A successful approach simply computes the difference only in the region where the pattern is 1.

int getScore(int x, int y, int pIdx){
    int confusion[2][2] = { 0, };
    for (int i = 0; i < 4; i++){
        for (int j = 0; j < 4; j++){
            confusion[NOISE_IMAGE[x + i][y + j]][PATTERN[pIdx][i][j]]++;
        }
    }
    return confusion[1][1] - confusion[0][1];
}

I don't understand why this formula came up. Why don't we need to consider regions where the pattern is zero?

After more study, I was able to get the following formula:

Let's assume

1 (pattern) 0 (pattern)
1 (noise image) a c
0 (noise image) b d

Then, given a pattern and a noise image patch (4×4), the probability that a pattern be a noise image patch is as follows.

(9/10)(a+d) * (1/10)(b+c)

In short,

9(a+d)/1016

So, shouldn't it be proportional to a+d? But the answer is proportional to a-b.
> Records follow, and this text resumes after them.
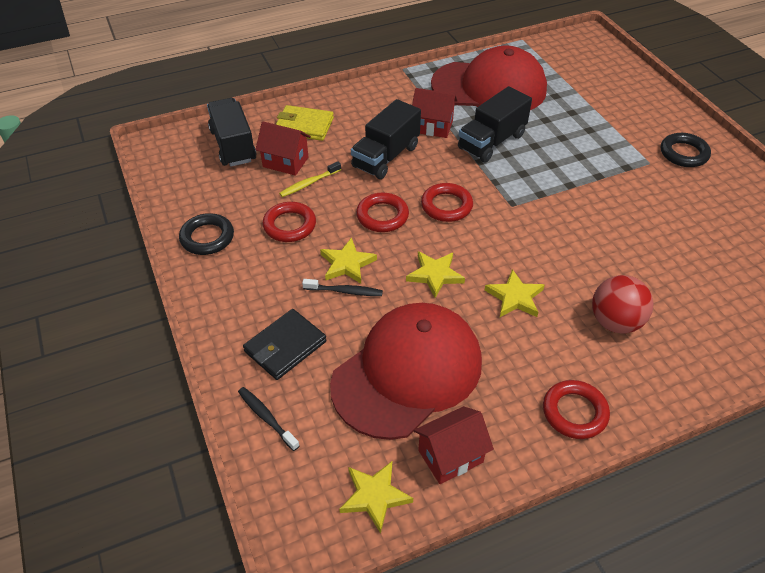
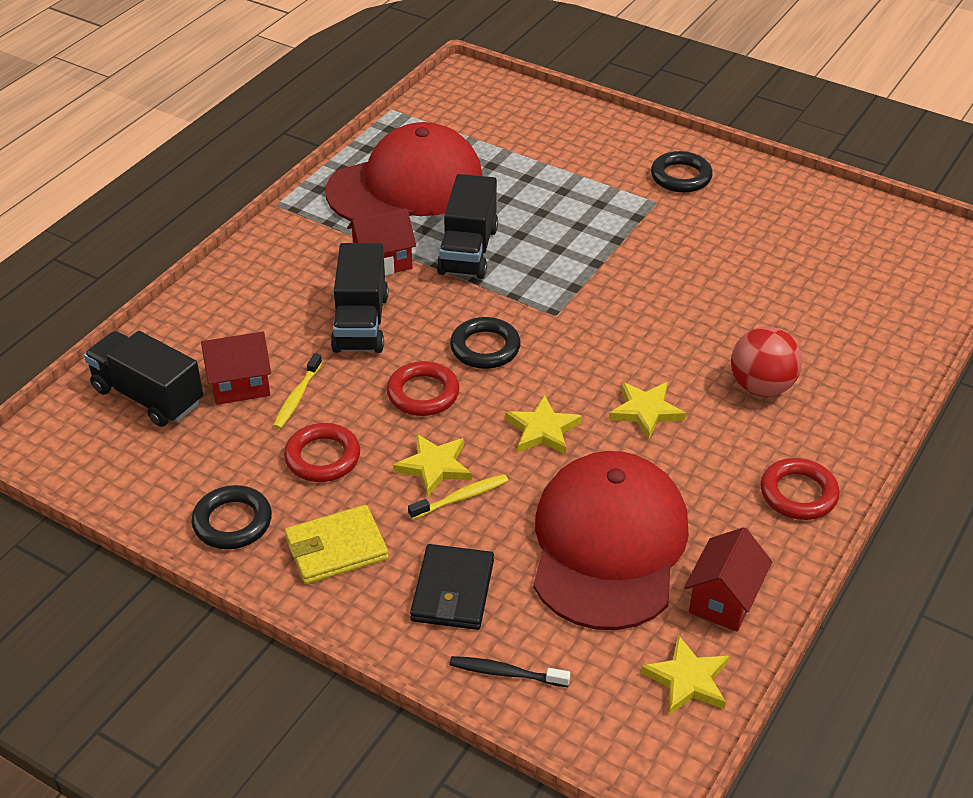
camera: 35 degrees left, 5 degrees down
(304, 126) = (219, 330): yellow wallet -> yellow wallet (336, 548)
(345, 291) = (461, 497): black toothbrush -> yellow toothbrush
(446, 206) = (485, 348): red ring -> black ring

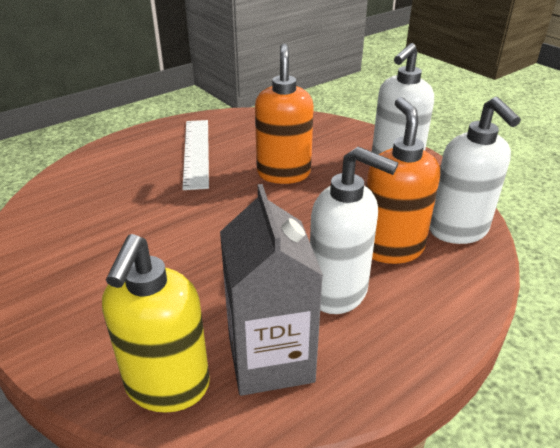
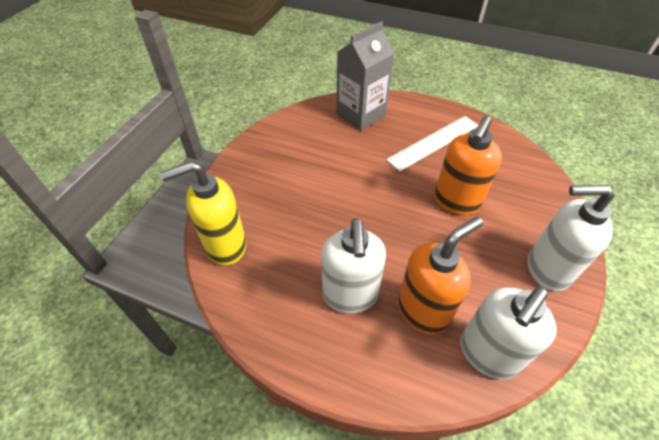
camera: 60 degrees right, 15 degrees up
(270, 359) = (269, 284): grey carton -> grey carton (361, 114)
(283, 173) = (456, 202): orange soap dispenser -> orange soap dispenser turned 150 degrees clockwise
My question is, in the above problem, why is the answer proportional to a-d, and why is the correct answer when it is 0 without considering it? please help me..


Solution

  • Because 16x16 board was initialized to 0, unless the number of 1 in the pattern is extremely small, it will be extremely unlikely that "10% flipping" will mislead the location of the pattern. In other words, "Where the pattern existed" is automatically solved.

    Therefore, the question is essentially "I applied 10% flipping to a specific 4x4 pattern. Which is the original pattern?"

    I think that, which of the following groups is more effective for this problem will depend on the content of the 10 patterns.

    • a and b : "1(pattern) must be 1(noise image)"
    • c and d : "0(pattern) must be 0(noise image)"

    If the shapes composed of 1 are characteristic and are not sufficiently similar to each other, the former(a and b) should be evaluated. In this case, even if some 1 are lost/caused by "flip", it will not affect the shape distinction. Adding c and d to the evaluation can only increase the likelihood of misidentification caused by "0 to 1 flipping". (I think your situation is like this.)

    If most of the places in the pattern are 1 and only a few of the rest are 0, the story is reversed.